Your dentist likes to see you every six months. During these visits, they routinely check your mouth and teeth for cavities and gum problems. But your dentist is also your first line of defense against something more serious: oral cancer.

Oral cancer includes cancers of the lips, tongue, cheek, floor of your mouth, hard and soft palate (the front and back of the roof of your mouth), and throat. Men are twice as likely as women to develop oral cancer, making it the sixth most common cancer among men.

This cancer can become life-threatening if it isn’t discovered and treated early. That’s why many dentists use these routine visits to check for signs of cancer.

“Evaluation of the oral cavity, including the soft tissues, is part of my exam when patients are in the office for a checkup,” says Todd Coy, DMD, Director of Cleveland Clinic’s Department of Dentistry.

What is an oral cancer screening?

An oral cancer screening is an important part of each dental checkup, says Dr. Coy. These screenings are comprehensive — and typically start before your physical exam even begins.

First, your dental hygienist will update your medical history with any changes that have occurred since your last visit. They’ll note if you’ve been diagnosed with any new conditions or diseases or are taking any new medications.

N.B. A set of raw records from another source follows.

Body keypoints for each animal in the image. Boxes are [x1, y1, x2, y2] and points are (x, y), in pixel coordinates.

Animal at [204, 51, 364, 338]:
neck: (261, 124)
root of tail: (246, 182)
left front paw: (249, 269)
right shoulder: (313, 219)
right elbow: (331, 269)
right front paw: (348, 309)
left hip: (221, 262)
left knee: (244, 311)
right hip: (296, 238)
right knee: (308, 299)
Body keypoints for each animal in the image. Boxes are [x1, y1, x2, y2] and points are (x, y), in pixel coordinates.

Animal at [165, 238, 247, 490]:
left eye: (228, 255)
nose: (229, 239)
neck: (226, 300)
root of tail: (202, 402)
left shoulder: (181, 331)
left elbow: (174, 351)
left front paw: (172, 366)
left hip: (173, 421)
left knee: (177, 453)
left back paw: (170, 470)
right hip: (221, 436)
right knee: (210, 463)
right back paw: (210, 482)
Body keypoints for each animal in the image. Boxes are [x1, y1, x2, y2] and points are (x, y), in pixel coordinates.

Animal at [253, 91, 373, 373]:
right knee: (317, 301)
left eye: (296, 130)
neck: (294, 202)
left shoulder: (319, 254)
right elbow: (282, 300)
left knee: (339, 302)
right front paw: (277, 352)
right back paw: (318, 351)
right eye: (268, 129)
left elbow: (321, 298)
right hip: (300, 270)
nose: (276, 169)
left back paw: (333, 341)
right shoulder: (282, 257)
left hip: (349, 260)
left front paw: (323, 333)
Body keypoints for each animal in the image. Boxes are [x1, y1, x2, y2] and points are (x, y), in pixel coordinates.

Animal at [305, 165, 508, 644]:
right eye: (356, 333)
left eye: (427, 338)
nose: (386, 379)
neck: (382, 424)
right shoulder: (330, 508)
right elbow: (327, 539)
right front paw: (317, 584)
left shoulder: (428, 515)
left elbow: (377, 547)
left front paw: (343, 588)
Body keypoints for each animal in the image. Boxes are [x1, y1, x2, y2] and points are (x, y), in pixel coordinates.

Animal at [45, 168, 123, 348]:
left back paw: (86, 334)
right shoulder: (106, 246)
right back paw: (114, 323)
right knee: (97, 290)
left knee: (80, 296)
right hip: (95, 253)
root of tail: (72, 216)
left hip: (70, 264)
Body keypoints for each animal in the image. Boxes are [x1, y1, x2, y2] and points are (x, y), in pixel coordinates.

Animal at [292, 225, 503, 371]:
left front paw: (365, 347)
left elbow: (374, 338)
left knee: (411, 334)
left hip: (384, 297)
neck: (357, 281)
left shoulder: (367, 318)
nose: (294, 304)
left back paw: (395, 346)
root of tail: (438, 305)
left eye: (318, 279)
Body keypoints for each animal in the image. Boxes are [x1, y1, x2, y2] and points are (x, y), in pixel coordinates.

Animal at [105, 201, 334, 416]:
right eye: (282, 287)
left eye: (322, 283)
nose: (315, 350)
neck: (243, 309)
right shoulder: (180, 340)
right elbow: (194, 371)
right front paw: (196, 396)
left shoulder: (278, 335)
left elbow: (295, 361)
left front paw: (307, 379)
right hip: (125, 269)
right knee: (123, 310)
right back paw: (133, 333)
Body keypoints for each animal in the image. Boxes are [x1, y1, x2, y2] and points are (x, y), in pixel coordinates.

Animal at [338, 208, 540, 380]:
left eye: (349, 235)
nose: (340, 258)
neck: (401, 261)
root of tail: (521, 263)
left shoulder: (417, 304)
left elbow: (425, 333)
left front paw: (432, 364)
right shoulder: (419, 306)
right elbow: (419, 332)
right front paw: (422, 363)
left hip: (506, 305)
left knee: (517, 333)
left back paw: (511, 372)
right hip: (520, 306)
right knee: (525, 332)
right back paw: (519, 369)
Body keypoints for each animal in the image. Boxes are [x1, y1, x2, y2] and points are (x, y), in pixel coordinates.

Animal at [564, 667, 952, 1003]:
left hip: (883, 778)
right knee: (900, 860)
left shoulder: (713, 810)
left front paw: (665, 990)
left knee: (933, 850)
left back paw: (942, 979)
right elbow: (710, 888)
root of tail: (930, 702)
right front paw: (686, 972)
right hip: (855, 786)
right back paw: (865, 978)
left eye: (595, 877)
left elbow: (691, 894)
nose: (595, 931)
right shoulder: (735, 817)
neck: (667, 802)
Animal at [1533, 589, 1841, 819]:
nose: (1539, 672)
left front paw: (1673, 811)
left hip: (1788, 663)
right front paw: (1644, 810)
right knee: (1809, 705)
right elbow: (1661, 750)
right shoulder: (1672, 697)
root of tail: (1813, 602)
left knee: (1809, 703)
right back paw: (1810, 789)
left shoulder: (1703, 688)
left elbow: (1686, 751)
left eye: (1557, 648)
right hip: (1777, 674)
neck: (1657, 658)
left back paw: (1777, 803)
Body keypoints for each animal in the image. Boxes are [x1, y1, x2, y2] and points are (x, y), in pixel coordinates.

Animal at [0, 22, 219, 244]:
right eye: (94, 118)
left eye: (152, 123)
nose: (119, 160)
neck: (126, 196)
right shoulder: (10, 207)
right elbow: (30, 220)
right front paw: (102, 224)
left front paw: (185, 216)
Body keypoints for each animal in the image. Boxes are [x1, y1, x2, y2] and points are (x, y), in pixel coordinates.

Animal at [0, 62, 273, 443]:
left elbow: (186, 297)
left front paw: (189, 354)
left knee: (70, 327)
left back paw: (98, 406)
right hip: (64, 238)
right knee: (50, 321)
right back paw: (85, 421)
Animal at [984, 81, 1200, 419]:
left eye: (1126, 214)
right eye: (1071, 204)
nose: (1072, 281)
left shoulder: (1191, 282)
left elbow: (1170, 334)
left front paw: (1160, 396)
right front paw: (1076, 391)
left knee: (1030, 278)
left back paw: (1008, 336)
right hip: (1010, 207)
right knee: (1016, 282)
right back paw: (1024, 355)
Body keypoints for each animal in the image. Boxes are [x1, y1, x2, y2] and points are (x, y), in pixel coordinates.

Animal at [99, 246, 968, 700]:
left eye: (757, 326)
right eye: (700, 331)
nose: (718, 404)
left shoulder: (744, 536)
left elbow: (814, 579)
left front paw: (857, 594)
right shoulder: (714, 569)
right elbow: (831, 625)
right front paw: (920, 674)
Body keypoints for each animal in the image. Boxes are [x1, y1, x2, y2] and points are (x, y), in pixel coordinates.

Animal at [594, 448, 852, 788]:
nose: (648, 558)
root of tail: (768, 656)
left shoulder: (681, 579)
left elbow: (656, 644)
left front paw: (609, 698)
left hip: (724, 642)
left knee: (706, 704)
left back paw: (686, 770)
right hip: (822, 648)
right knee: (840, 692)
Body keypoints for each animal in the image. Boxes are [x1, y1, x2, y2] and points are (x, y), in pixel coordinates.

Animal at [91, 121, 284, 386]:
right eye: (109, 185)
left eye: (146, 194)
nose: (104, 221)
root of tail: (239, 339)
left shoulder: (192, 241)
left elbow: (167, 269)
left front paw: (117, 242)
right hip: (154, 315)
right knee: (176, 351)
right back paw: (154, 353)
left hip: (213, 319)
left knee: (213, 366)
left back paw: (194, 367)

The medical history likely will also include questions about your risk factors for oral cancer, which include smoking and excessive alcohol consumption. People who smoke and drink alcohol have an even higher risk of oral cancer.

Your hygienist or dentist also will want to know about your current overall health, including any dental concerns.

During the cancer screening, your dentist will examine areas that are both inside and outside your mouth.

“A screening exam should include an extra-oral exam of the head and neck, as well as an intra-oral exam of the lips, cheeks, tongue, palate, floor of mouth and gum tissues,” Dr. Coy says.

The dentist is looking for any lumps, sores or irregular tissue changes, including discoloration. If they find anything suspicious, such as a lesion, your dentist may recommend a biopsy or refer you to an oral surgeon.

Signs and symptoms of oral cancer

Oral cancer often appears as a growth or sore that doesn’t go away. For example, you might have persistent sores on your face, neck or mouth that bleed easily and don’t heal within two weeks.

Other common signs and symptoms of oral cancer include:

  • Lumps or bumps, rough spots/crusts/eroded areas on your lips, gums or other areas inside of your mouth.
  • Velvety white, red or speckled white-and-red patches in your mouth.
  • Unexplained bleeding in your mouth.
  • Unexplained numbness or pain/tenderness in any area of your face, mouth or neck.
  • Soreness or a feeling that something is caught in the back of your throat.
  • Difficulty chewing or swallowing, speaking, or moving your jaw or tongue.
  • Chronic sore throat, hoarseness or voice changes.
  • Ear pain.
  • Changes in your “bite.”
  • Dramatic weight loss.

How often should you be screened?

Having regular dental checkups will help you head off problems with your teeth. But because your dentist is also in a good position to catch signs of oral cancer, scheduling dentist appointments every six months is a good routine to follow.

“There are very few downsides to more frequent screening,” notes Dr. Coy.

When to check in with your dentist

A good rule of thumb is to see a dentist about lesions that don’t clear up within two weeks. Dr. Coy advises. “Examples would include red or white patches, ulcers, lumps or other growths.”

Difficulty chewing, swallowing or speaking as well as any pain, numbness or change in your bite should also prompt a visit with your dentist or a physician right away.

Don’t wait for a symptom to become painful, Dr. Coy says.

“It is important to understand that pain is not a predictable indicator. So don’t assume that because it doesn’t hurt that it isn’t a problem,” he says.

And when you see your dentist, don’t hesitate to share any questions or dental concerns you might have. No matter is too insignificant or unimportant to mention — and speaking up just might save your life.